So hörte man denn lange Zeit nichts mehr von diesen Leuten, bis sie im Anfang des jetzigen Jahrhunderts wieder mehr und mehr zu rumoren begannen. Vorerst war es die Abschaffung unnützer Feiertage, welche dem Hauensteiner Bewußtsein sündhaft und verderblich erschien. Sie behaupteten, man wolle sie lutherisch machen, und kamen wieder häufig in nächtlichen Stunden zusammen. Als aber 1806 das Ländchen an das Großherzogthum Baden gefallen war, stand selbst der alte Graf Hans wieder auf. Die Hauensteiner verweigerten dem Landesfürsten die Huldigung, den Militärdienst und die Steuern. In Karlsruhe hatte man damals andere Dinge zu thun und ließ die Sache gehen bis nach den Befreiungskriegen, wo es Zeit schien, auch wieder an den Hauenstein zu denken und dort eine Ordnung herzustellen. Im Walde aber tauchte der Name der Salpeterer wieder auf und auch ein Nationalheld fand sich wieder. Dieser hieß Aegidius Strittmatter und behauptete, der Geist des alten Salpeterhannes sei ihm erschienen und habe ihn zu seinem Nachfolger ernannt. Sofort wieder nächtliche Zusammenkünfte, bei welchen Aegidius, wie seine Vorfahren, von den alten Freiheitsbriefen predigte, ihren angeblichen Inhalt erklärte und auslegte. Seine Anhänger wollten keine Rekruten stellen und keine Steuern zahlen, die Kinder nicht in die Schule schicken, keine Schornsteinfeger und keine Pockenimpfung anerkennen und verlangten zuletzt ein Schiedsgericht von zwei gesalbten Häuptern, dem römischen Papst und dem Kaiser von Oesterreich, welches einen Spruch thun sollte, ob sie zum Großherzogthum Baden oder zum Reich gehören. Die badische Regierung ließ zwar einige Anführer im Arbeitshaus unterbringen, suchte jedoch sonst die Gluth milde und allmählich zu löschen.

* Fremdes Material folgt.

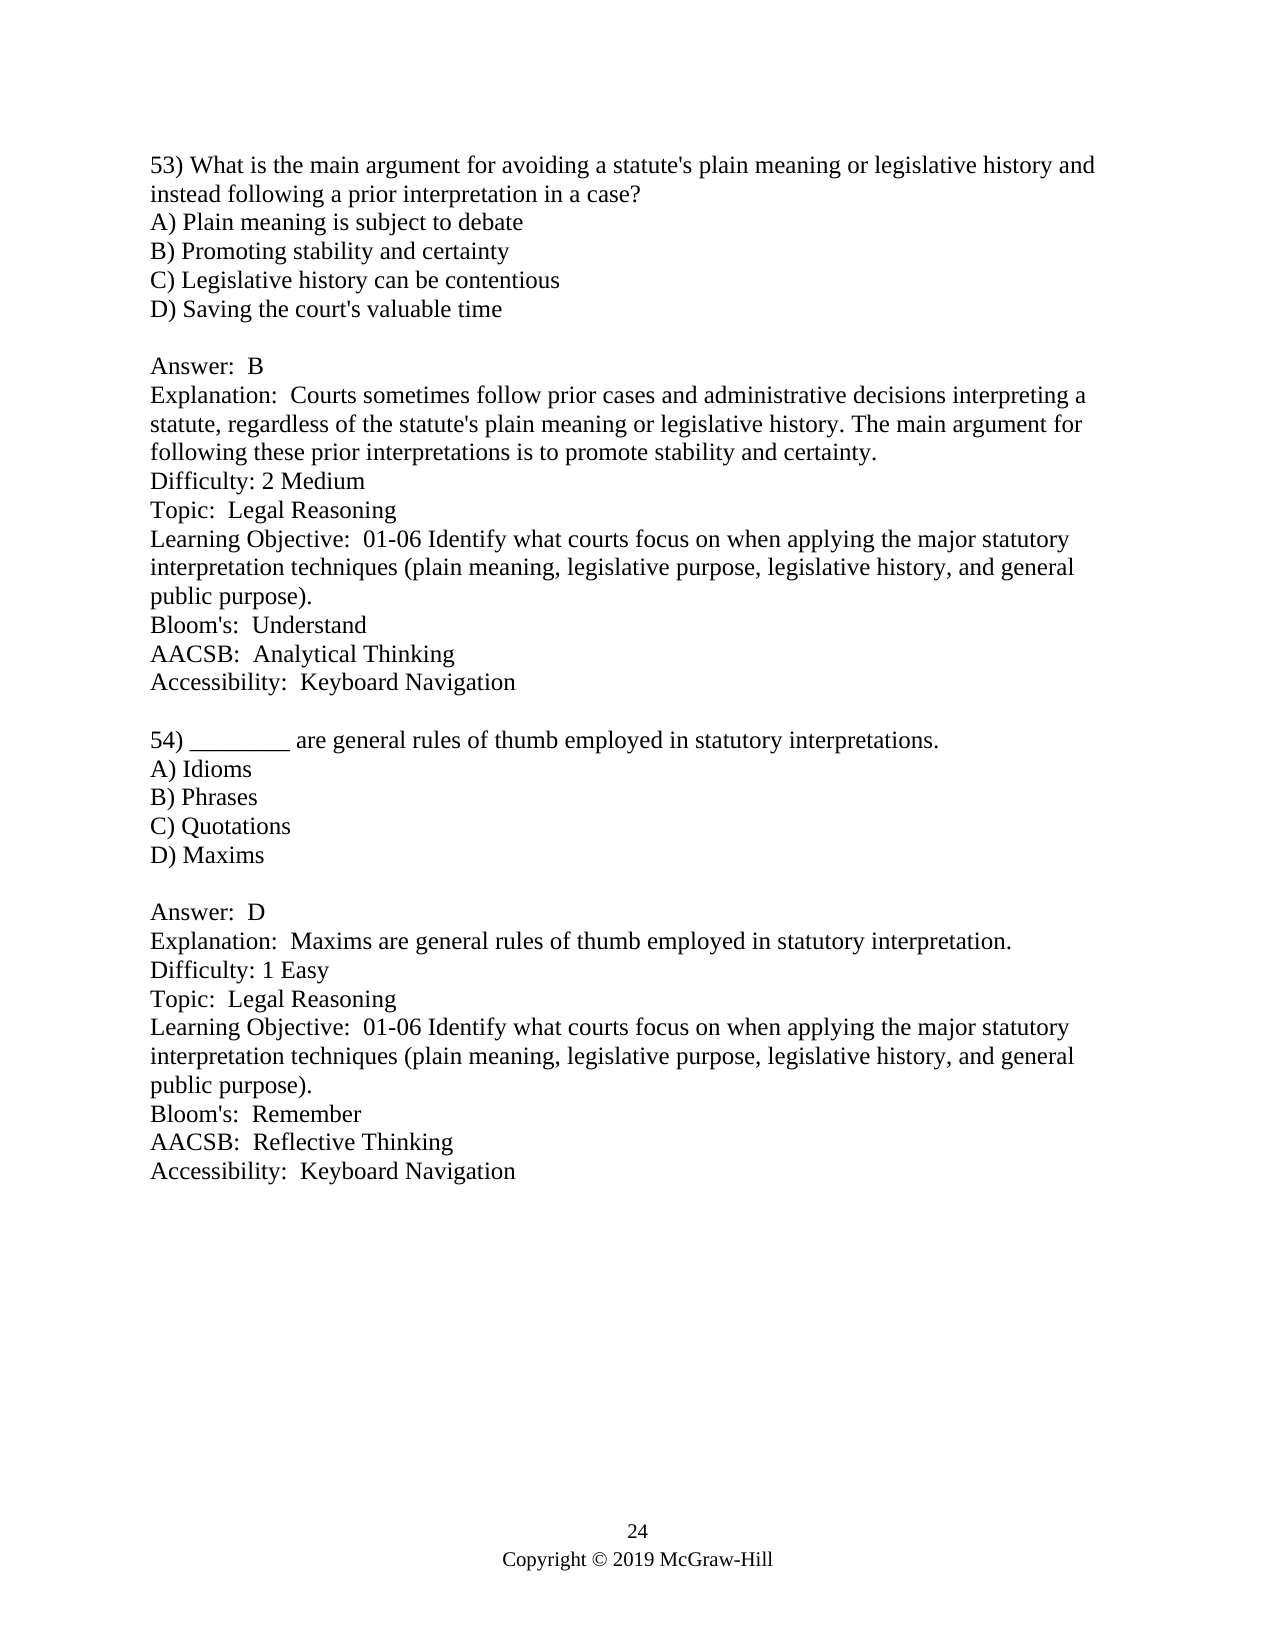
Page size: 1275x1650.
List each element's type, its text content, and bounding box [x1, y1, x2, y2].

text Topic: Legal Reasoning [150, 984, 1125, 1012]
text Bloom's: Understand [150, 610, 1125, 639]
text Difficulty: 2 Medium [150, 466, 1125, 495]
text B) Promoting stability and certainty [150, 236, 1125, 265]
text C) Quotations [150, 811, 1125, 840]
text Learning Objective: 01-06 Identify what courts focus on when applying the major statutory interpretation techniques (plain meaning, legislative purpose, legislative history, and general public purpose). [150, 1012, 1125, 1099]
text Accessibility: Keyboard Navigation [150, 1156, 1125, 1185]
text Difficulty: 1 Easy [150, 955, 1125, 984]
text C) Legislative history can be contentious [150, 265, 1125, 294]
text AACSB: Analytical Thinking [150, 639, 1125, 667]
text Explanation: Maxims are general rules of thumb employed in statutory interpretation. [150, 926, 1125, 955]
text Answer: B [150, 351, 1125, 380]
text Accessibility: Keyboard Navigation [150, 667, 1125, 696]
text D) Maxims [150, 840, 1125, 869]
text Learning Objective: 01-06 Identify what courts focus on when applying the major statutory interpretation techniques (plain meaning, legislative purpose, legislative history, and general public purpose). [150, 524, 1125, 610]
text A) Plain meaning is subject to debate [150, 207, 1125, 236]
text A) Idioms [150, 754, 1125, 782]
text B) Phrases [150, 782, 1125, 811]
text Explanation: Courts sometimes follow prior cases and administrative decisions interpreting a statute, regardless of the statute's plain meaning or legislative history. The main argument for following these prior interpretations is to promote stability and certainty. [150, 380, 1125, 466]
text 54) ________ are general rules of thumb employed in statutory interpretations. [150, 725, 1125, 754]
text Bloom's: Remember [150, 1099, 1125, 1127]
text AACSB: Reflective Thinking [150, 1127, 1125, 1156]
text Answer: D [150, 897, 1125, 926]
text 53) What is the main argument for avoiding a statute's plain meaning or legislative history and instead following a prior interpretation in a case? [150, 150, 1125, 207]
text D) Saving the court's valuable time [150, 294, 1125, 322]
text Topic: Legal Reasoning [150, 495, 1125, 524]
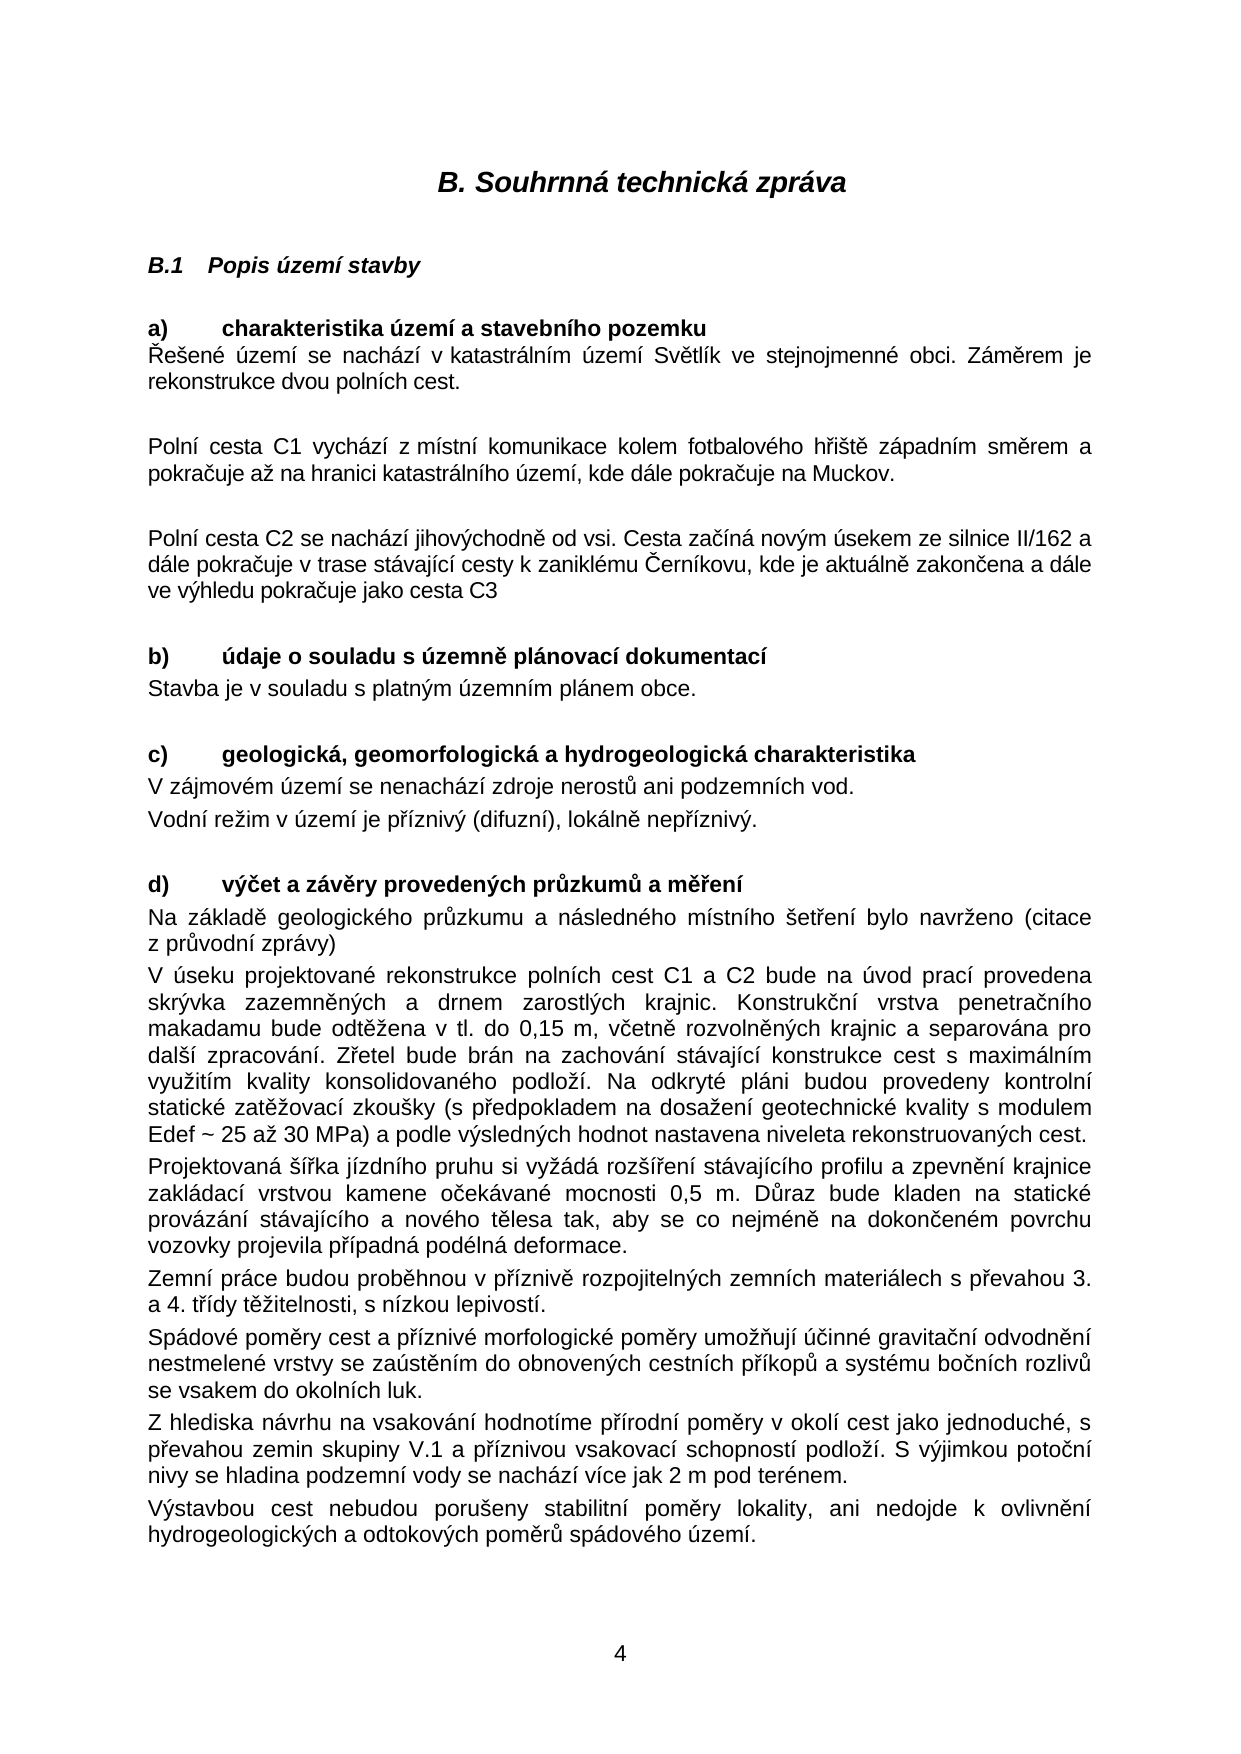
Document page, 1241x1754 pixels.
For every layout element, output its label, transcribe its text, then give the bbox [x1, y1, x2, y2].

Aber in Kirche und Schule gährte der alte Salpeter noch immer fort. Als in den dreißiger Jahren der alte „Canisius“ abgeschafft und ein neuer eingeführt werden sollte, weigerten sich die Kinder standhaft, das Christenthum nach diesem zu lernen. Und als gar ein Lehrbuch, das ein protestantischer Pastor verfaßt, verbreitet wurde, schickten die Eltern die Freiexemplare zurück und ließen ihre Kinder nicht mehr in die Schule gehen. Dazumal stellten sie die Behauptung auf: ihr rechtmäßiger Landesherr sei eigentlich der Erzherzog Ferdinand von Oesterreich! Wie sie auf diesen gekommen, ist nicht klar; wahrscheinlich führten sie seinen Stammbaum auf den alten Grafen Hans zurück.

Den Erzherzog Ferdinand konnte man ihnen zwar als Landesherrn nicht gewähren, aber sonst geschah Alles, um sie zufrieden zu stellen; nur daß sie, wenn eine Beschwerde abgethan war, gleich wieder drei in Vorrath hatten. Sie beschwerten sich namentlich über ihre Geistlichen, als wären diese alle vom wahren Glauben abgefallen, vermieden die Kirche und hielten ihren Gottesdienst in einsamen Waldcapellen oder zogen Sonntags zu diesem Zweck in die benachbarte Schweiz. Die eigentliche und wahre katholische Religion schien ihnen überhaupt nur mehr in der Schweiz zu blühen, namentlich in den Klöstern zu Muri und Einsiedeln, wohin sie häufig wallfahrteten: Man hat es damals sehr wahrscheinlich gefunden, daß sie von diesen andächtigen Wanderungen manchen Zunder mitbrachten, der zu Hause hartnäckig fortknisterte. Es ist nicht zu verwundern, daß in diesen Zeitläuften auch wieder viel von Graf Hansen und den alten Privilegien die Rede war.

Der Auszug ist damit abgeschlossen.